Gary McMahon recently sent me a copy of Mark Morris's introduction for We Fade To Grey. It's a jolly fine intro that not only comments on the stories in the anthology but also delivers a quick history of the state of recent horror publishing.
More importantly he said some really nice things about my story 'Bliss', describing it as "deliriously bonkers ... a fast-paced romp that manages to walk a fine line between gruesomely shocking and blackly funny ... a powerful and inventive tale."

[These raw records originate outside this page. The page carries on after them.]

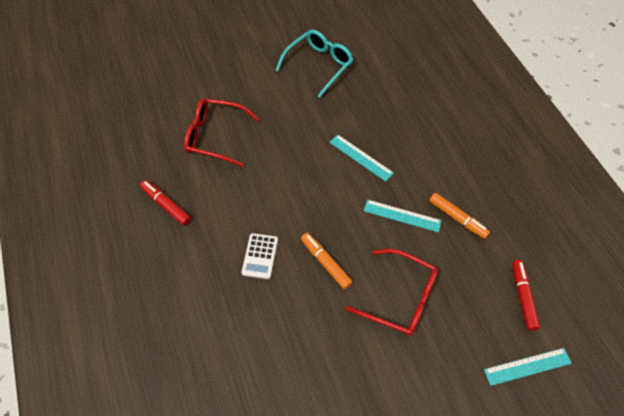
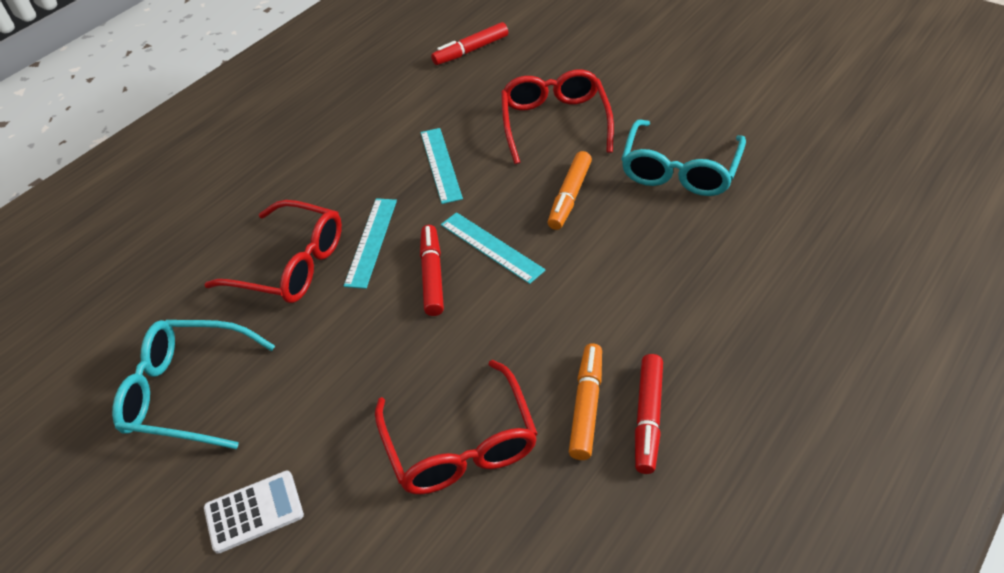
camera: 115 degrees left, 10 degrees down
(260, 256) = (620, 259): white calculator -> white calculator (254, 512)
(302, 337) = (680, 170): none -> turquoise glasses
(316, 171) = (432, 275): none -> red marker
(369, 121) = (291, 264): none -> red glasses
(457, 218) = (407, 122): orange marker -> orange marker (586, 406)
(527, 366) = (545, 27): turquoise ruler -> turquoise ruler (491, 247)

Now I don't want to brag but he obviously thinks my story is the best in the anthology. Not only that but he thinks all the other contributors are talentless hacks who should never have been allowed to appear in the same book as a literary genius such as myself. But diplomacy forces him to compliment their stories no matter how awful they are. So he grudgingly admits that 'The Narrows' by Simon Bestwick is "a brooding, claustrophobic tale which accesses some of our most primal fears" and 'The Mill' by Mark West is "a beautiful story" and 'The Pumping Station' by Paul Finch is "a tough and uncompromising tale." Although he's clearly lying through his teeth when he calls 'Heads' by Gary McMahon "a well-constructed and satisfying tale."
Going above and beyond the call of duty Mark manages to continue his introduction by saying even more nice things about these poor excuses for stories. But when you buy the book the important thing to remember is that he's only praising these pathetic tales out of politeness. My story is the only one that he genuinely believes to be any good.